**What is required:**
Below are some records; output exactly the lines from the line with "ring dip: (124, 147)" to the line with "pinky tip: (221, 136)", both ends kept, and nothing more.

(Pose estimation data)
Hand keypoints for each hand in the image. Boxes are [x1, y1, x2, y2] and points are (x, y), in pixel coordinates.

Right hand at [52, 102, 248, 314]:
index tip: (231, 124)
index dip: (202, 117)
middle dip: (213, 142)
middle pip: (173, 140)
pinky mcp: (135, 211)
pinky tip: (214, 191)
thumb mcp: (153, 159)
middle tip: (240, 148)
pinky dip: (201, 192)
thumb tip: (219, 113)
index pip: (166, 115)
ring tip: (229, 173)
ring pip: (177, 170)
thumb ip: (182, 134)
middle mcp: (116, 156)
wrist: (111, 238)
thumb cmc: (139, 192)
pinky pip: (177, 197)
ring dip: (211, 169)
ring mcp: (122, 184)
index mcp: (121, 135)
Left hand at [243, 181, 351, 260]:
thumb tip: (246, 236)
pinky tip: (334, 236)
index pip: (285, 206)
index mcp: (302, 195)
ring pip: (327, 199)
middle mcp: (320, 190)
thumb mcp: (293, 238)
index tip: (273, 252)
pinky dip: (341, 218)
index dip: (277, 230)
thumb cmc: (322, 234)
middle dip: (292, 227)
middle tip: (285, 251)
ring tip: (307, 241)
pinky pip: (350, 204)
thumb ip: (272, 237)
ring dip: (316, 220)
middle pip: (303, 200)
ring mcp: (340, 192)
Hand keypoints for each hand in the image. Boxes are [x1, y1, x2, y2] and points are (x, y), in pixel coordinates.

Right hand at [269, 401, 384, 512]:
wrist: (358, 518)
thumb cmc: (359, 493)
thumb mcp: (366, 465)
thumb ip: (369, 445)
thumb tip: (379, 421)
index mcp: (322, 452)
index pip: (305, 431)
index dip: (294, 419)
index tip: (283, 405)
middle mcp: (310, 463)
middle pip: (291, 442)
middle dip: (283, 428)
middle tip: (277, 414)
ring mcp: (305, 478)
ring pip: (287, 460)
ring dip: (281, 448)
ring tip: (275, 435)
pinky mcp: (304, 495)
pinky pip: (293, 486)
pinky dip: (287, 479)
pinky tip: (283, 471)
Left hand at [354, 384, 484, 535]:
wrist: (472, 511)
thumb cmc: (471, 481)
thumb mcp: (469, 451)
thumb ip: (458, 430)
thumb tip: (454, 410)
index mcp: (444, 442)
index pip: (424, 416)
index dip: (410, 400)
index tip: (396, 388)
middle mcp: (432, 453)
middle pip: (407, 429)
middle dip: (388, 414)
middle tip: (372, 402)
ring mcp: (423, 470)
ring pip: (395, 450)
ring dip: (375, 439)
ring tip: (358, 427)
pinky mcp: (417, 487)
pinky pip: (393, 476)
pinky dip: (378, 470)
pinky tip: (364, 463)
...
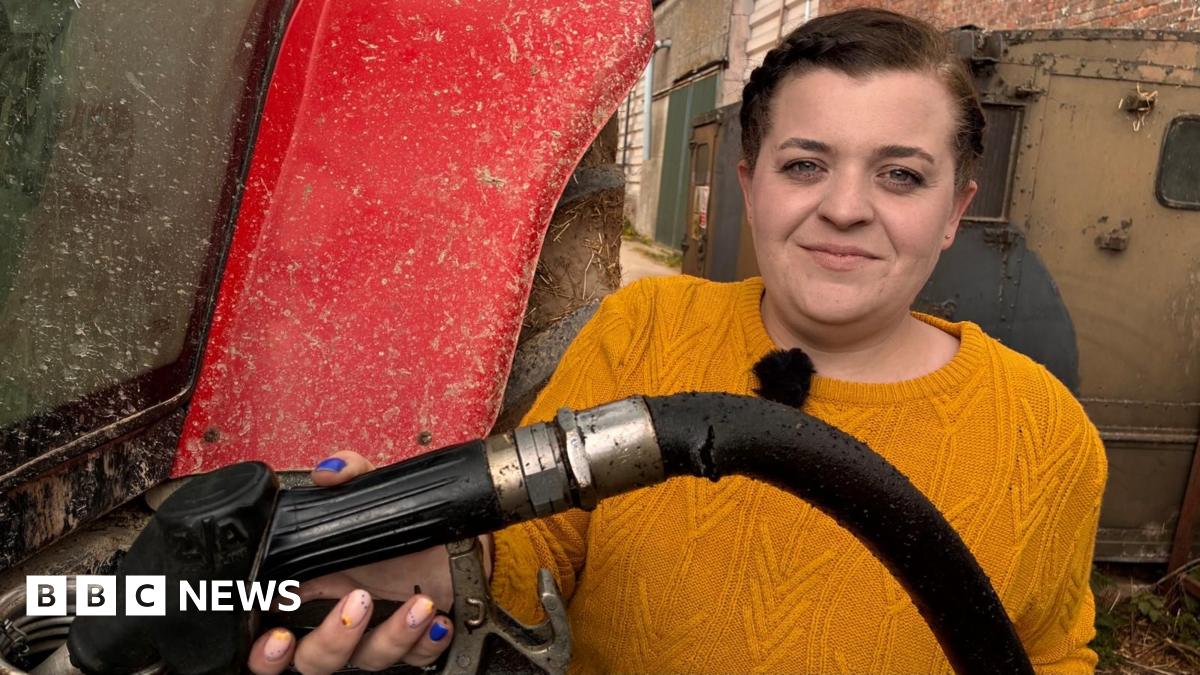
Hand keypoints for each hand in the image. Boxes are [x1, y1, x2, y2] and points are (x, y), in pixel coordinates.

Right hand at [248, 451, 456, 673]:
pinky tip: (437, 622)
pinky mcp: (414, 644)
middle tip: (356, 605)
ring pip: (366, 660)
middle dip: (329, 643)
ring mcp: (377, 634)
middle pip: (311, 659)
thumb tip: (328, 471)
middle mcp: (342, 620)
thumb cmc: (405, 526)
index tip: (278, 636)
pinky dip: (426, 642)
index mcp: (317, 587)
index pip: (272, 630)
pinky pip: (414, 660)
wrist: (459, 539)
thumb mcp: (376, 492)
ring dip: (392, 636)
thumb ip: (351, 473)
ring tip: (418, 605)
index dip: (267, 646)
...
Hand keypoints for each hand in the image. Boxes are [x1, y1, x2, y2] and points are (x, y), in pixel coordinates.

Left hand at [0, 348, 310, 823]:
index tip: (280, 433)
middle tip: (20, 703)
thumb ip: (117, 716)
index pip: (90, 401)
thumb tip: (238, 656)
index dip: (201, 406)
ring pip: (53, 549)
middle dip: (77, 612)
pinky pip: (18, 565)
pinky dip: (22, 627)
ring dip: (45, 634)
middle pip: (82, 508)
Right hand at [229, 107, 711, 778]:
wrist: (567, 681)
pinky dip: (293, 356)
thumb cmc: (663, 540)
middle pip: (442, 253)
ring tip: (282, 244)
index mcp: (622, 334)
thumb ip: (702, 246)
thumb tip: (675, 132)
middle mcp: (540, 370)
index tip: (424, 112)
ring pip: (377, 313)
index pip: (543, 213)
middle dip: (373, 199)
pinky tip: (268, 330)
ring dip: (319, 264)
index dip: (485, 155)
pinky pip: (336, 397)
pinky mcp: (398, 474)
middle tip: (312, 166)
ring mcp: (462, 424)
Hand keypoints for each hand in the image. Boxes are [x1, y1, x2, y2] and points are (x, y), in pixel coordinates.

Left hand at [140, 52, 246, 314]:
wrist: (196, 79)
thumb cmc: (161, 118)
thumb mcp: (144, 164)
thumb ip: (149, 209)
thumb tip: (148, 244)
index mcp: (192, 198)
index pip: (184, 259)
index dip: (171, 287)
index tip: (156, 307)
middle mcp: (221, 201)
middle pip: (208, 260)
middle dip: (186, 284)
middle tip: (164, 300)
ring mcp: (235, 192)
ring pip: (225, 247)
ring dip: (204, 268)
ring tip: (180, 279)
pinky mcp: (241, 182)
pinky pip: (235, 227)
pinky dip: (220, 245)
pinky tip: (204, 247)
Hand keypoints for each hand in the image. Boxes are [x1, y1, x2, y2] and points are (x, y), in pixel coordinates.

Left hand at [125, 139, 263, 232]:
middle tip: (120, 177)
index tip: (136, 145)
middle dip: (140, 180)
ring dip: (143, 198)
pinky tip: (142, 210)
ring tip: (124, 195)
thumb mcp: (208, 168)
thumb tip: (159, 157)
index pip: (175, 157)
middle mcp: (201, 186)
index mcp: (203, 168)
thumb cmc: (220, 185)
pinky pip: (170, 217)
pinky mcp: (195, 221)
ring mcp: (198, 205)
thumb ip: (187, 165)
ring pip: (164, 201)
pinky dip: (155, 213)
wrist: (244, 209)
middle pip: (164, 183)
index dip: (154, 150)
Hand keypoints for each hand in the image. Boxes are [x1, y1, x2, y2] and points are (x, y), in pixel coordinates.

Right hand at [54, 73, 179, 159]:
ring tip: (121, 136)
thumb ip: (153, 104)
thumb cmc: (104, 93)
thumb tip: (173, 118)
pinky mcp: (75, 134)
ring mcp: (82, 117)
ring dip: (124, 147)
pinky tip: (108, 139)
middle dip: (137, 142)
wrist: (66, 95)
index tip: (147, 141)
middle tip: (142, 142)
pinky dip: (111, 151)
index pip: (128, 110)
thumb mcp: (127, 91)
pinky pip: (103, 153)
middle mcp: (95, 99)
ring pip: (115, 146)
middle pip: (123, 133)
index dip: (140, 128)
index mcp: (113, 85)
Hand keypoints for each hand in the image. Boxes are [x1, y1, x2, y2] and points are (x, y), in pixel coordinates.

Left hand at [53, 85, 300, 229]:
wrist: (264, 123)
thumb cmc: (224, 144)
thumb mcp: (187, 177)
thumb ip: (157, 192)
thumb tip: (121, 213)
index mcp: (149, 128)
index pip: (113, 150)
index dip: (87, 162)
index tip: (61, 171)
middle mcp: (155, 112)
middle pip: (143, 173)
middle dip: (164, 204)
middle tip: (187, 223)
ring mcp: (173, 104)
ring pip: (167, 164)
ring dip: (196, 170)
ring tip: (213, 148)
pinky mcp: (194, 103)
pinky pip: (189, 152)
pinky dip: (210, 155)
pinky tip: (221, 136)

**Solution:**
ring dip: (124, 147)
pinky tip: (108, 139)
middle dip: (137, 142)
wrist: (66, 95)
index tip: (147, 141)
middle tip: (142, 142)
pinky dip: (111, 151)
index pip: (128, 110)
thumb mcp: (127, 91)
pinky pip: (103, 153)
middle mcp: (95, 99)
ring pip: (115, 146)
middle pip: (123, 133)
index dip: (140, 128)
index mcp: (113, 85)
Hand keypoints for each hand in the image. Boxes are [x1, y1, x2, y2] and points are (x, y), in pixel coordinates.

Left hand at [53, 85, 300, 229]:
wrist: (264, 123)
thumb cmc: (224, 144)
thumb mcp: (187, 177)
thumb ip: (157, 192)
thumb tip: (121, 213)
index mcp: (149, 128)
index pip: (113, 150)
index dip: (87, 162)
index tip: (61, 171)
middle mcp: (155, 112)
middle pip: (143, 173)
middle dip: (164, 204)
middle tip: (187, 223)
ring mcp: (173, 104)
ring pip: (167, 164)
ring dip: (196, 170)
ring tip: (213, 148)
pinky mcp: (194, 103)
pinky pip: (189, 152)
pinky dip: (210, 155)
pinky tip: (221, 136)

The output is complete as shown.